Saved entries:
BEGIN
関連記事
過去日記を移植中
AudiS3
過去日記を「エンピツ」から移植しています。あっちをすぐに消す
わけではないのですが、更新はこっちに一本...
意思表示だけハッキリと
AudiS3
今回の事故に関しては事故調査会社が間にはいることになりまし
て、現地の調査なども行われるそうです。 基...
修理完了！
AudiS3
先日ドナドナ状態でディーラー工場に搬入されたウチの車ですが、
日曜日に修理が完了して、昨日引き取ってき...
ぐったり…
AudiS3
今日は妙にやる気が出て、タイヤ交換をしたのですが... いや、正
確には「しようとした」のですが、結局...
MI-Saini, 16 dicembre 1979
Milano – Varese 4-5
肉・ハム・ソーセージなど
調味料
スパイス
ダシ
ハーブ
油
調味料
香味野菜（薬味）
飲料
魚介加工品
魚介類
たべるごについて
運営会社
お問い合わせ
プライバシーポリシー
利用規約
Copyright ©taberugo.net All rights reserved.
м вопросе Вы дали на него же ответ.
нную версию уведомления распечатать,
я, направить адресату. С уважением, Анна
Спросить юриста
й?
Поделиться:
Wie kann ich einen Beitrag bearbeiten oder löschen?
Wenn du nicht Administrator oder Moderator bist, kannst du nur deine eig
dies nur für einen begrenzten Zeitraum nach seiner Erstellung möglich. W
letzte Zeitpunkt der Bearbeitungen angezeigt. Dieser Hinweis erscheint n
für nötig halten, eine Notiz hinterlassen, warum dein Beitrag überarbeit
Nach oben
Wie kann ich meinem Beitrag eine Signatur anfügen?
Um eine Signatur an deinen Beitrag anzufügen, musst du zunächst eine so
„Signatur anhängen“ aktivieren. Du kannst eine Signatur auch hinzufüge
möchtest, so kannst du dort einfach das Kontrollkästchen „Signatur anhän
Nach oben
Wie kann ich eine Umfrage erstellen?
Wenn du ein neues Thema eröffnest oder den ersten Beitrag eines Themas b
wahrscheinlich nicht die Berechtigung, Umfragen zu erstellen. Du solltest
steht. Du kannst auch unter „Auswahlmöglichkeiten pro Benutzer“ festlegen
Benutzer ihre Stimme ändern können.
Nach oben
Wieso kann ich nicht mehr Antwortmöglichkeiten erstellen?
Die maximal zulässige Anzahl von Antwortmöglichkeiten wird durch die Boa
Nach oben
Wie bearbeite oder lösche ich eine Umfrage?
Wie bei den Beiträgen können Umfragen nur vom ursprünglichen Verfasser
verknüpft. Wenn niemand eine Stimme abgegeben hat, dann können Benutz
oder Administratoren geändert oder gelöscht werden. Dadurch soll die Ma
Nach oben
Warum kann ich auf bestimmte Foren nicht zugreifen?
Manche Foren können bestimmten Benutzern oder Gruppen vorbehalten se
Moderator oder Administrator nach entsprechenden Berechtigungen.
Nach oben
END
Can you put every line of the items above into a Markdown table with the columns "Row" and "Line", numbering each row and leaving out blank lines?

• Response below:
| Row | Line |
|---|---|
| 1 | 関連記事 |
| 2 | 過去日記を移植中 |
| 3 | AudiS3 |
| 4 | 過去日記を「エンピツ」から移植しています。あっちをすぐに消す |
| 5 | わけではないのですが、更新はこっちに一本... |
| 6 | 意思表示だけハッキリと |
| 7 | AudiS3 |
| 8 | 今回の事故に関しては事故調査会社が間にはいることになりまし |
| 9 | て、現地の調査なども行われるそうです。 基... |
| 10 | 修理完了！ |
| 11 | AudiS3 |
| 12 | 先日ドナドナ状態でディーラー工場に搬入されたウチの車ですが、 |
| 13 | 日曜日に修理が完了して、昨日引き取ってき... |
| 14 | ぐったり… |
| 15 | AudiS3 |
| 16 | 今日は妙にやる気が出て、タイヤ交換をしたのですが... いや、正 |
| 17 | 確には「しようとした」のですが、結局... |
| 18 | MI-Saini, 16 dicembre 1979 |
| 19 | Milano – Varese 4-5 |
| 20 | 肉・ハム・ソーセージなど |
| 21 | 調味料 |
| 22 | スパイス |
| 23 | ダシ |
| 24 | ハーブ |
| 25 | 油 |
| 26 | 調味料 |
| 27 | 香味野菜（薬味） |
| 28 | 飲料 |
| 29 | 魚介加工品 |
| 30 | 魚介類 |
| 31 | たべるごについて |
| 32 | 運営会社 |
| 33 | お問い合わせ |
| 34 | プライバシーポリシー |
| 35 | 利用規約 |
| 36 | Copyright ©taberugo.net All rights reserved. |
| 37 | м вопросе Вы дали на него же ответ. |
| 38 | нную версию уведомления распечатать, |
| 39 | я, направить адресату. С уважением, Анна |
| 40 | Спросить юриста |
| 41 | й? |
| 42 | Поделиться: |
| 43 | Wie kann ich einen Beitrag bearbeiten oder löschen? |
| 44 | Wenn du nicht Administrator oder Moderator bist, kannst du nur deine eig |
| 45 | dies nur für einen begrenzten Zeitraum nach seiner Erstellung möglich. W |
| 46 | letzte Zeitpunkt der Bearbeitungen angezeigt. Dieser Hinweis erscheint n |
| 47 | für nötig halten, eine Notiz hinterlassen, warum dein Beitrag überarbeit |
| 48 | Nach oben |
| 49 | Wie kann ich meinem Beitrag eine Signatur anfügen? |
| 50 | Um eine Signatur an deinen Beitrag anzufügen, musst du zunächst eine so |
| 51 | „Signatur anhängen“ aktivieren. Du kannst eine Signatur auch hinzufüge |
| 52 | möchtest, so kannst du dort einfach das Kontrollkästchen „Signatur anhän |
| 53 | Nach oben |
| 54 | Wie kann ich eine Umfrage erstellen? |
| 55 | Wenn du ein neues Thema eröffnest oder den ersten Beitrag eines Themas b |
| 56 | wahrscheinlich nicht die Berechtigung, Umfragen zu erstellen. Du solltest |
| 57 | steht. Du kannst auch unter „Auswahlmöglichkeiten pro Benutzer“ festlegen |
| 58 | Benutzer ihre Stimme ändern können. |
| 59 | Nach oben |
| 60 | Wieso kann ich nicht mehr Antwortmöglichkeiten erstellen? |
| 61 | Die maximal zulässige Anzahl von Antwortmöglichkeiten wird durch die Boa |
| 62 | Nach oben |
| 63 | Wie bearbeite oder lösche ich eine Umfrage? |
| 64 | Wie bei den Beiträgen können Umfragen nur vom ursprünglichen Verfasser |
| 65 | verknüpft. Wenn niemand eine Stimme abgegeben hat, dann können Benutz |
| 66 | oder Administratoren geändert oder gelöscht werden. Dadurch soll die Ma |
| 67 | Nach oben |
| 68 | Warum kann ich auf bestimmte Foren nicht zugreifen? |
| 69 | Manche Foren können bestimmten Benutzern oder Gruppen vorbehalten se |
| 70 | Moderator oder Administrator nach entsprechenden Berechtigungen. |
| 71 | Nach oben |